Im Ergebnis zutreffend zeigt hingegen auch diese Beschwerde eine offenbar unzureichende Begründung (Z 5 vierter Fall) der Feststellung auf, wonach der Angeklagte Vitalijus Je***** von der geplanten Verwendung einer Waffe durch den unmittelbaren Täter P***** gewusst und dies gebilligt habe (US 10). Diesbezüglich kann auf die bezughabenden Ausführungen zur Nichtigkeitsbeschwerde des Angeklagten Paulius J***** verwiesen werden.

Die Rechtsrüge (Z 9 lit a) bestreitet die „Tatbildmäßigkeit und Rechtswidrigkeit“ des Verhaltens des unmittelbaren Täters mangels Ausführungsnähe der Tat. Dabei orientiert auch sie sich nicht an den bereits bei der Beantwortung der Nichtigkeitsbeschwerde des Angeklagten Paulius J***** angeführten tatrichterlichen Feststellungen (US 11 f) und verfehlt solcherart ebenfalls die prozessordnungsgemäße Darstellung.

Zur amtswegigen Maßnahme:

Aus Anlass der Nichtigkeitsbeschwerden überzeugte sich der Oberste Gerichtshof, dass dem Urteil nicht geltend gemachte Nichtigkeit (Z 11 erster und dritter Fall) anhaftet, die von Amts wegen aufzugreifen war (§ 290 Abs 1 zweiter Satz erster Fall StPO):

Zum einen wurde nämlich nicht festgestellt, ob die konfiszierten Gegenstände (US 7) ‑ wie von § 19a Abs 1 StGB verlangt ‑ zur Zeit der Entscheidung im Eigentum eines der Täter standen (Z 11 erster Fall). Zum anderen unterließ das Erstgericht die ‑ in § 19a Abs 2 StGB zwingend vorgeschriebene ‑ Verhältnismäßigkeitsprüfung, was Nichtigkeit aus Z 11 dritter Fall begründet (RIS‑Justiz RS0088035 [insbesondere T7]).

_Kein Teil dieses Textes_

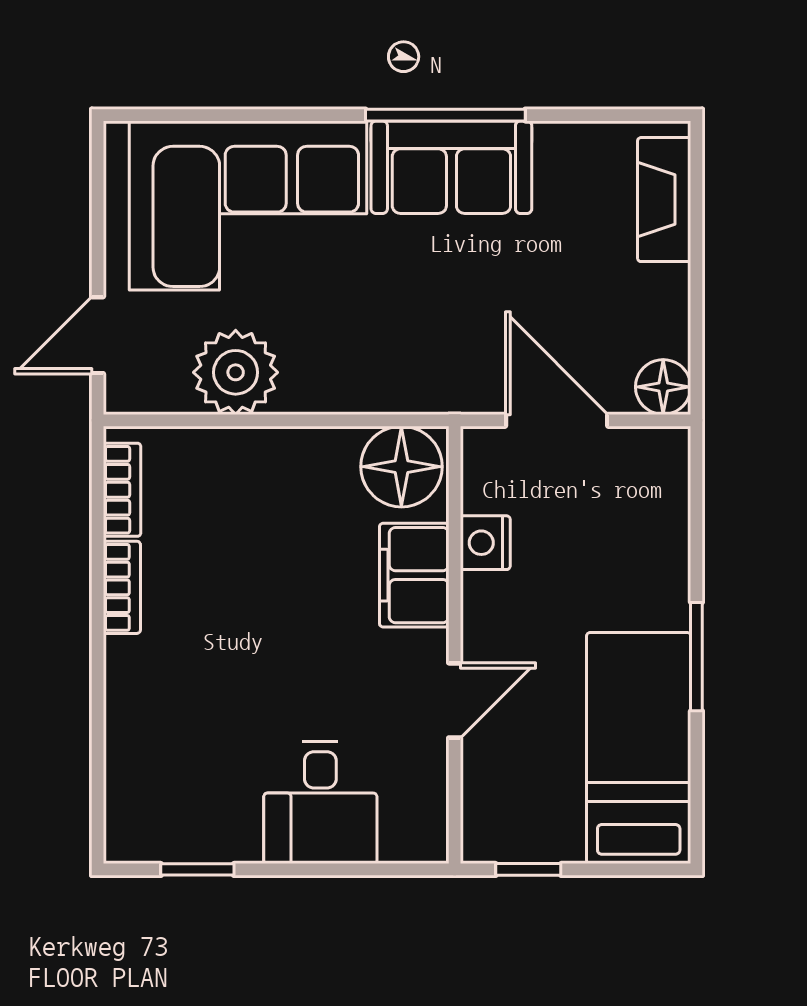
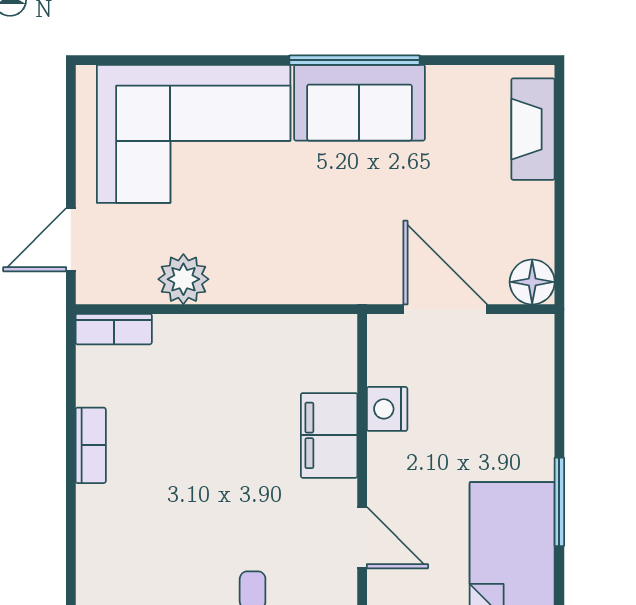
plant: (236, 372) -> (183, 279), width x0.73, depth x0.73
floor lamp: (401, 467) -> (319, 347), removed
bookcase: (122, 490) -> (114, 329), moved, turned 90
door: (455, 700) -> (362, 538), hinge flipped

Daher war in weitgehender Übereinstimmung mit der Stellungnahme der Generalprokuratur

‑ den Nichtigkeitsbeschwerden der Angeklagten Paulius J***** und Vitalijus Je***** aufgrund des jeweils aufgezeigten Begründungsmangels im dargestellten Umfang Folge zu geben (§ 285e StPO), woraus die Aufhebung des die Genannten betreffenden Strafausspruchs (einschließlich der Konfiskation und der Vorhaftanrechnung) folgte; weiters waren

‑ die Nichtigkeitsbeschwerden der Angeklagten Paulius J***** und Vitalijus Je***** im Übrigen sowie die Nichtigkeitsbeschwerde des Angeklagten Jonas P***** ebenso wie seine im schöffengerichtlichen Verfahren nicht vorgesehene Berufung wegen des Ausspruchs über die Schuld (vgl § 283 Abs 1 StPO) schon bei der nichtöffentlichen Beratung sofort zurückzuweisen (§ 285d Abs 1 StPO);

‑ der den Angeklagten Jonas P***** betreffende Strafausspruch von Amts wegen aufzuheben (§ 290 Abs 1 zweiter Satz iVm § 285e StPO) und

‑ die Angeklagten und die Staatsanwaltschaft mit ihren Berufungen gegen den Ausspruch über die Strafe auf dessen Aufhebung zu verweisen.

Der Kostenausspruch, der die amtswegige Maßnahme nicht umfasst (Lendl, WK‑StPO § 390a Rz 12), beruht auf § 390a Abs 1 StPO.